O manifesto durou três horas e o congestionamento ultrapassou 2 quilômetros de extensão, com carros até no acostamento. A passagem dos motoristas foi impedida por tratores e pelos próprios assentados. O grupo não deu trégua nem mesmo para os veículos com crianças e idosos. O empresário Danilo Melani, 32, era um dos mais indignados com a situação. “Estou com minha mãe de 61 anos no carro com esse sol forte. Falei com eles, (manifestantes) mas não liberaram a passagem. Isso é uma palhaçada”, disse. Melani, que ia para Ribeirão Preto, ficou quase duas horas parado.

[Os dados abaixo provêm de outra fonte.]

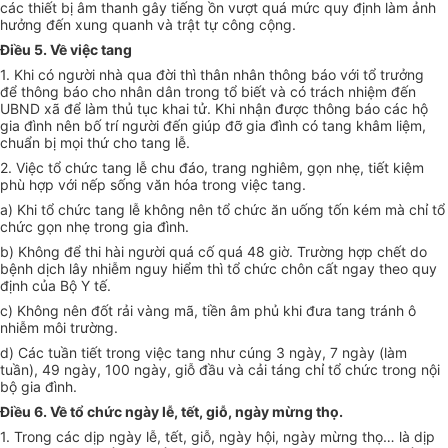
các thiết bị âm thanh gây tiếng ồn vượt quá mức quy định làm ảnh
hưởng đến xung quanh và trật tự công cộng.
Điều 5. Về việc tang
1. Khi có người nhà qua đời thì thân nhân thông báo với tổ trưởng
để thông báo cho nhân dân trong tổ biết và có trách nhiệm đến
UBND xã để làm thủ tục khai tử. Khi nhận được thông báo các hộ
gia đình nên bố trí người đến giúp đỡ gia đình có tang khâm liệm,
chuẩn bị mọi thứ cho tang lễ.
2. Việc tổ chức tang lễ chu đáo, trang nghiêm, gọn nhẹ, tiết kiệm
phù hợp với nếp sống văn hóa trong việc tang.
a) Khi tổ chức tang lễ không nên tổ chức ăn uống tốn kém mà chỉ tổ
chức gọn nhẹ trong gia đình.
b) Không để thi hài người quá cố quá 48 giờ. Trường hợp chết do
bệnh dịch lây nhiễm nguy hiểm thì tổ chức chôn cất ngay theo quy
định của Bộ Y tế.
c) Không nên đốt rải vàng mã, tiền âm phủ khi đưa tang tránh ô
nhiễm môi trường.
d) Các tuần tiết trong việc tang như cúng 3 ngày, 7 ngày (làm
tuần), 49 ngày, 100 ngày, giỗ đầu và cải táng chỉ tổ chức trong nội
bộ gia đình.
Điều 6. Về tổ chức ngày lễ, tết, giỗ, ngày mừng thọ.
1. Trong các dịp ngày lễ, tết, giỗ, ngày hội, ngày mừng thọ… là dịp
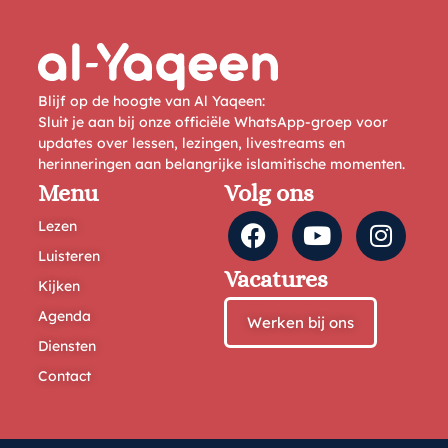
Blijf op de hoogte van Al Yaqeen:
Sluit je aan bij onze officiële WhatsApp-groep voor
updates over lessen, lezingen, livestreams en
herinneringen aan belangrijke islamitische momenten.
Menu
Volg ons
Lezen
Luisteren
Vacatures
Kijken
Agenda
Werken bij ons
Diensten
Contact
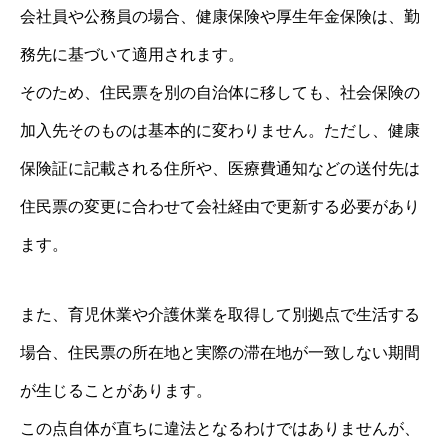
会社員や公務員の場合、健康保険や厚生年金保険は、勤
務先に基づいて適用されます。
そのため、住民票を別の自治体に移しても、社会保険の
加入先そのものは基本的に変わりません。ただし、健康
保険証に記載される住所や、医療費通知などの送付先は
住民票の変更に合わせて会社経由で更新する必要があり
ます。
また、育児休業や介護休業を取得して別拠点で生活する
場合、住民票の所在地と実際の滞在地が一致しない期間
が生じることがあります。
この点自体が直ちに違法となるわけではありませんが、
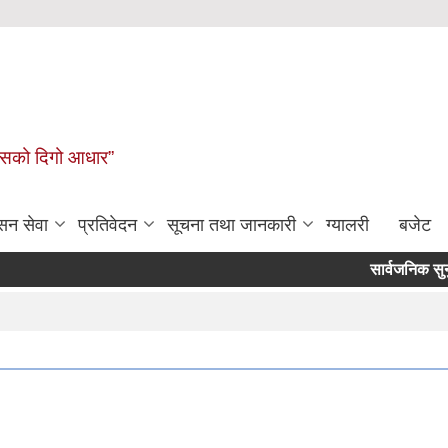
कासको दिगो आधार”
सन सेवा
प्रतिवेदन
सूचना तथा जानकारी
ग्यालरी
बजेट
सार्वजनिक सुनुवाइ का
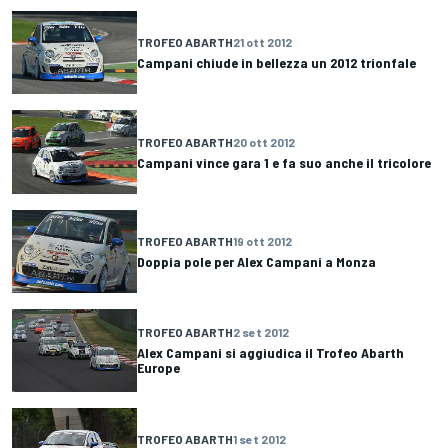
TROFEO ABARTH
21 ott 2012
Campani chiude in bellezza un 2012 trionfale
TROFEO ABARTH
20 ott 2012
Campani vince gara 1 e fa suo anche il tricolore
TROFEO ABARTH
19 ott 2012
Doppia pole per Alex Campani a Monza
TROFEO ABARTH
2 set 2012
Alex Campani si aggiudica il Trofeo Abarth
Europe
TROFEO ABARTH
1 set 2012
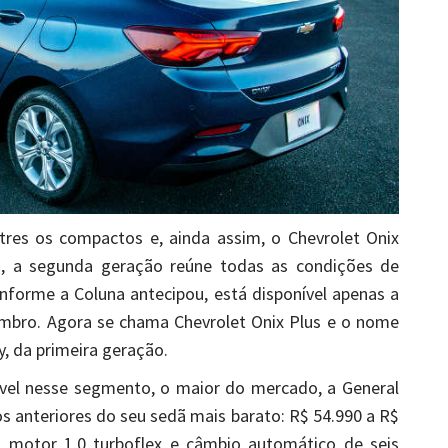
tres os compactos e, ainda assim, o Chevrolet Onix
os, a segunda geração reúne todas as condições de
nforme a Coluna antecipou, está disponível apenas a
mbro. Agora se chama Chevrolet Onix Plus e o nome
, da primeira geração.
ível nesse segmento, o maior do mercado, a General
 anteriores do seu sedã mais barato: R$ 54.990 a R$
), motor 1.0 turboflex e câmbio automático de seis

O motorista Valdir Tinoco, 52, que tinha o mesmo destino, também foi obrigado a esperar a liberação do trânsito. “Nem se a gente quisesse voltar para Franca tinha jeito, porque o trânsito estava impedido”. O motorista Israel Benedito de Souza, 39, foi um dos primeiros a chegar ao trecho bloqueado. Ele tentou negociar a passagem mas não conseguiu.
A liberação das pistas só começou depois de muita negociação entre os assentados e as polícias militar e rodoviária. A pista sentido Franca/Ribeirão Preto foi a primeira a ser liberada. O começo foi tenso e dois manifestantes tentaram impedir a passagem dos primeiros veículos, pulando na frente e até tentando empurrar o carro para trás.
Com a liberação do trânsito, o grupo se reuniu na Fazenda Boa Sorte e disse que pretende invadir novamente a antiga área da Febem, em Batatais, que já foi alvo de duas outras ocupações do MST.